Daphné nous avait prévenus que « son » premier ministre Joseph Muscat trompait son monde et qu’il laisserait finalement partir les identitaires du C-Star.
UNE PENSÉE POUR DAPHNÉ, ASSASSINÉE HIER À MALTE DANS L’EXPLOSION DE SA VOITURE
Le 19 août dernier, coincés au large de Malte, les identitaires du C-Star étaient, une fois de plus, ridiculisés, ratant leur rendez-vous lyonnais avec leurs fans(1). Un rassemblement au complet pourtant annoncé depuis plusieurs jours en grande pompe. Les hipsters-fachos en était même arrivés à lancer une pétition sur Change pour demander à leurs soutiens d’interpeller le gouvernement maltais pour obtenir leur rapatriement.
Au lieu d’évoquer la pression de nos camarades antifascistes et antiracistes sur place, les mass-médias européens avaient cru bon de réduire à un seul homme la cause du nouvel échec de Defend Europe. Il n’y en avait que pour Joseph Muscat, le premier ministre maltais qui, aux yeux de la presse et des télés, ferraillait glorieusement contre le bateau anti-migrants et son équipage.

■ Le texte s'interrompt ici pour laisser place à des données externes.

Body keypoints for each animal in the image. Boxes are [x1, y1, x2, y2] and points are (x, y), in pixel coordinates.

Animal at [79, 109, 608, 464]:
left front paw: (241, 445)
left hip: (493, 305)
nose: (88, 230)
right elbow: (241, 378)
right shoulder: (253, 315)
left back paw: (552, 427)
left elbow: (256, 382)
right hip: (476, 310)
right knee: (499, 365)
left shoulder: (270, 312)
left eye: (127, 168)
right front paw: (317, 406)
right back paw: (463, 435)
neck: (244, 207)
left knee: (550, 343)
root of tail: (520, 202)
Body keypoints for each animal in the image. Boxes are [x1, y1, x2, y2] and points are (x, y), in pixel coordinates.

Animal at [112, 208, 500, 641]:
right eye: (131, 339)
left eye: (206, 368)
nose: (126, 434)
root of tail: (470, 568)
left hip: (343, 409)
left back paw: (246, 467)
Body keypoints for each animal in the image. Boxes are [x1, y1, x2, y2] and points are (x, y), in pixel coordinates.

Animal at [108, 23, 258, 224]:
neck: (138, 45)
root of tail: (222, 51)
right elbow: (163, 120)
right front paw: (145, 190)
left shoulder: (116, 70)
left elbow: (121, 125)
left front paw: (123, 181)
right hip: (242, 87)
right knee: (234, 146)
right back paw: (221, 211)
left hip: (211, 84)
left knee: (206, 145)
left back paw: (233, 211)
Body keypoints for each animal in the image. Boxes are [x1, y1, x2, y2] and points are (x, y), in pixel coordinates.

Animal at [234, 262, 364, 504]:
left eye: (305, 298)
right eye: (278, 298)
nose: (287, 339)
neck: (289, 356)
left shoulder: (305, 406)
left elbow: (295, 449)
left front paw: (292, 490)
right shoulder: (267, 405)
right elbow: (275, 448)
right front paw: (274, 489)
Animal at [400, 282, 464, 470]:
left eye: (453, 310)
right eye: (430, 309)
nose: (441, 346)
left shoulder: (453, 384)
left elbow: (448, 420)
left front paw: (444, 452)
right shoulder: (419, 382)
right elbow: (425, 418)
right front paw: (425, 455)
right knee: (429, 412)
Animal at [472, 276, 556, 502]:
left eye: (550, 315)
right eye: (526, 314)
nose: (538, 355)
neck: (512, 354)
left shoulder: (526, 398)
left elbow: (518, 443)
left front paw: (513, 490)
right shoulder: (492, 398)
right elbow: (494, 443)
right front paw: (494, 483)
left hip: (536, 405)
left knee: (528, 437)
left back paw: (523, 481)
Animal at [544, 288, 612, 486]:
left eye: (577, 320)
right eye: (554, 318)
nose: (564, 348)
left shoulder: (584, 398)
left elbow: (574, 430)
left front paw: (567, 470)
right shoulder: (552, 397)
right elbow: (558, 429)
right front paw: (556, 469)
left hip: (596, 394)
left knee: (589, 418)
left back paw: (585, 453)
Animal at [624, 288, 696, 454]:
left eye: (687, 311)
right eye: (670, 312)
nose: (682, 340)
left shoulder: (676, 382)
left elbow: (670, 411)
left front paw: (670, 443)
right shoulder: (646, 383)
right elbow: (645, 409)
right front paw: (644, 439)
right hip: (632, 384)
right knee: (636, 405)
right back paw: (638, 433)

Dès le lendemain, dimanche 20 août, alors que Joseph Muscat fanfaronnait : « Nous ne voulons pas de cette organisation raciste à Malte ! », Daphné Caruana Galizia, blogueuse anti-corruption bien connue sur l’île, nous faisait savoir que son premier ministre trompait son monde et qu’il laisserait partir, tôt ou tard, les identitaires du C-Star.
A cette occasion, elle avait ressorti des archives(2) de 2013 qui montraient la position politique exactement inverse de Joseph Muscat. Ses propos anti-migrants et les nombreuses expulsions vers la Libye avaient alors provoqué des manifestations antiracistes sur l’île, jusqu’à l’intervention de la Cour Européenne des Droits Humains. Ce n’est que sous cette double pression que les expulsions avaient enfin cessé, provoquant un camouflet pour le premier ministre.
Quatre ans plus tard, il était certain pour elle, de même que pour nos compagnons de lutte sur place(3), que Joseph Muscat essayait juste de redorer un peu son blason, avant de permettre finalement aux identitaires de partir sans être inquiétés.
C’est exactement ce qui s’est passé : le premier ministre et les identitaires ont simplement attendu le dimanche matin suivant, moment le plus calme de la semaine, pour que le départ se fasse discrètement ou presque. Ce fut un simple transfert, une formalité, sans aucun obstacle nulle part sur le parcours des marins d’eau douce, pas même à l’aéroport où aucun flic ne leur a dit quoi que ce soit. Manifestement, les consignes étaient claires et il est probable également que le gouvernement maltais avait reçu des pressions. Souvenons-nous que les responsables du C-Star avaient été libéré de leur garde à vue à Chypre dans des conditions incroyables, un mois plus tôt(4).
Durant toute la semaine précédente, les antiracistes et antifascistes avaient pourtant maintenu la pression. Le jour-même, durant toute la journée du dimanche 27 août, beaucoup d’entre vous aviez également participé à alerter les différents services de l’aéroport(5). Mais nous n’avons compris que le lendemain que les consignes étaient claires : il était prévu en haut lieu de laisser partir les chefs identitaires.
A son retour, malgré son échec total en Méditerranée, Defend Europe osait encore communiquer : « toutes les activités des ONG près des côtes libyennes ont cessé. » Alors que nous prouvions simultanément le contraire, en relayant les photos des nouveaux sauvetages de l’Aquarius-SOS Méditerranée et de Proactiva-Open Arms(6).
Deux mois plus tard, nous découvrons la disparition brutale de Daphné, assassinée dans l’explosion de sa voiture hier après-midi(7). La bombe placée sous sa voiture était tellement puissante que la carcasse s’est envolée jusqu’au champ voisin.
Daphné dérangeait, avec des qualités et des défauts sans doute, et quelques excès peut-être. Elle critiquait et dénonçait les pratiques de toute la classe politique maltaise, de la pseudo gauche à l’extrême-droite, en déballant des affaires de corruption et d’autres contradictions. Daphné était devenue insupportable pour le pouvoir, mais il est difficile de savoir précisément laquelle de ses composantes s’est finalement chargée de la faire taire.
Elle avait 53 ans.
Comme tous les jours, toutes les heures, toutes les secondes, le pouvoir pue la mort.